Abriendo el sótano de la historia.
Un cementerio oculto bajo luces artificiales, eslóganes llamativos, cantos ebrios al dinero, promesas escritas con tinta envenenada y una bandera convertida en símbolo de desigualdad e injusticia, eso es lo que filma Scorsese en Los asesinos de la luna, adaptación del libro homónimo de David Grann que se estrenó, fuera de competición, en la pasada edición del Festival de Cannes.

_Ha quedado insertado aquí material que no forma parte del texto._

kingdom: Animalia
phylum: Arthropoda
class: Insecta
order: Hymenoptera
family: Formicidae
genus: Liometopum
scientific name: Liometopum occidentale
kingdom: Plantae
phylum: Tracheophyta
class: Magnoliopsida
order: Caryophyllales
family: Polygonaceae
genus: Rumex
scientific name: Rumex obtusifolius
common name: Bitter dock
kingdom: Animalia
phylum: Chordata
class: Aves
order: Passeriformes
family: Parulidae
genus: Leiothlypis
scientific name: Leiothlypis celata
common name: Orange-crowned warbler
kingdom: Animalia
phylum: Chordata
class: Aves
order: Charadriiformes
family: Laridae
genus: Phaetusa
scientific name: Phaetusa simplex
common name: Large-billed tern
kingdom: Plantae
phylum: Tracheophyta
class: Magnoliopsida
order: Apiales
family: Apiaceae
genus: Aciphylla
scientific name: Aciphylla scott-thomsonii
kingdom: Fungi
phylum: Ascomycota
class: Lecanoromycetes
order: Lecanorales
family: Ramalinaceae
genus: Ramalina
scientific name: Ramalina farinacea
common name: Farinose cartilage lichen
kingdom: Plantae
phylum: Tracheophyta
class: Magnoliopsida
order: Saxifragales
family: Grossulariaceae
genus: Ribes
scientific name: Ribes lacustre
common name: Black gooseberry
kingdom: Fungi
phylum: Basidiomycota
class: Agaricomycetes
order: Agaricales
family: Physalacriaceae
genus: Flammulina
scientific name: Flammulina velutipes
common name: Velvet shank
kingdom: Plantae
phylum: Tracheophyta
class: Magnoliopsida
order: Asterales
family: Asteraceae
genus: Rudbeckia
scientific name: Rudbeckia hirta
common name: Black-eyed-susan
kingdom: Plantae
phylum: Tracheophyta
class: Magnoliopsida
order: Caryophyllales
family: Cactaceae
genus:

A principios de los años veinte del siglo pasado, el pueblo nativo de los Osage encuentra petróleo en sus tierras, adquiriendo, como consecuencia, una riqueza de proporciones mayúsculas. Ernst Burkhart (Leonardo DiCaprio), un personaje de inteligencia limitada y conocimientos escasos, regresa a Estados Unidos después de haber sido cocinero del ejército durante la I Guerra Mundial y acude al pueblo de los Osage en busca de su tío, William Hale (Robert De Niro) —cacique de la zona cuya simpatía con los nativos no es más que una máscara que utiliza para ocultar, por puro interés, su racismo y sus oscuras intenciones—, para que le ayude a conseguir trabajo. Así, Ernst, después de trabajar como chófer durante un tiempo, se casa con Mollie (Lily Gladstone), una Osage heredera de un gran patrimonio, y empieza a colaborar de forma activa en la conspiración genocida orquestada por su tío para eliminar a los nativos y quedarse con su fortuna.
El punto de vista lo es todo a la hora de contar una historia. Si no, que se lo digan a Estados Unidos, que ha empleado el cine prácticamente desde su nacimiento como medio propagandístico para convertir su versión de la Historia en el relato oficial exportado al extranjero, para blanquear el capitalismo y silenciar a sus víctimas y para vender su famoso American way of life como un ejemplo de sociedad perfecta y equilibrada en la que cada individuo puede ascender socialmente a base de esfuerzo y trabajo duro. No es casual, por tanto, que gran parte del cine clásico de Hollywood tenga unas bases tan reaccionarias y hagan una lectura de la realidad tan esquizoide que asustan. En Centauros del desierto, por poner un ejemplo, el protagonista, al que da vida John Wayne, es un fornido y heroico soldado que emprende una odisea épica para salvar a su sobrina, que ha sido secuestrada por los malvados comanches. En las batallas de indios contra vaqueros con las que tanto fantasean los niños, los personajes crueles, salvajes y sanguinarios siempre son los primeros, mientras que los segundos son nobles, justos y rectos. El séptimo arte tiene gran parte de la culpa de que la asociación de roles se desajuste tanto con la realidad.
En un primer momento, la idea de Scorsese era narrar el genocidio de los Osage con el agente del FBI que investigó los asesinatos como protagonista, personaje que, por cierto, iba a interpretar Leonardo DiCaprio. Durante el proceso de producción, el cineasta neoyorquino decidió reescribir el guion, cambiarle el punto de vista y contar la historia poniendo el foco en los nativos para devolverles la voz que se les arrebató, para recuperar del fondo del olvido sus cuerpos salvajemente asesinados, para señalar al poder, con nombres y apellidos, como responsable de una —no es la única— de las limpiezas étnicas sobre la que se construyó Estados Unidos. En Los asesinos de la luna, por tanto, el director de Uno de los nuestros se propone llevarle la contraria a toda la industria yanqui mostrando la sangre que se oculta bajo las estrellas doradas del país de las oportunidades. La idea es, sencillamente, abrir el sótano de la Historia, iluminarlo y poder estudiarlo en profundidad para construir un futuro que no esté viciado por los delitos del pasado. La pantalla se convierte así en un lienzo realista en el que se retrata con el máximo nivel de detalle posible el genocidio perpetrado por una codiciosa y ya de por sí rica élite que es la fiel representación del pensamiento y el comportamiento capitalista.
La puesta en escena es la más sobria y clásica de la filmografía de Scorsese: no hay aquí rastro de su ritmo frenético, de sus movimientos de cámara veloces y enloquecidos, de sus montajes eléctricos, de sus canciones de rock cañeras ni de sus explosiones de violencia viscerales. La intención es fusionar en todo momento la mirada de los Osage con la del espectador y dejar que el peso de los acontecimientos le aplaste, que los asesinatos muerdan sus pupilas y los llantos acampen en su memoria para que, a partir de ahora, cuando vuelva a pensar en las historias de indios y vaqueros, los segundos no sean, bajo ningún concepto, los buenos de la película.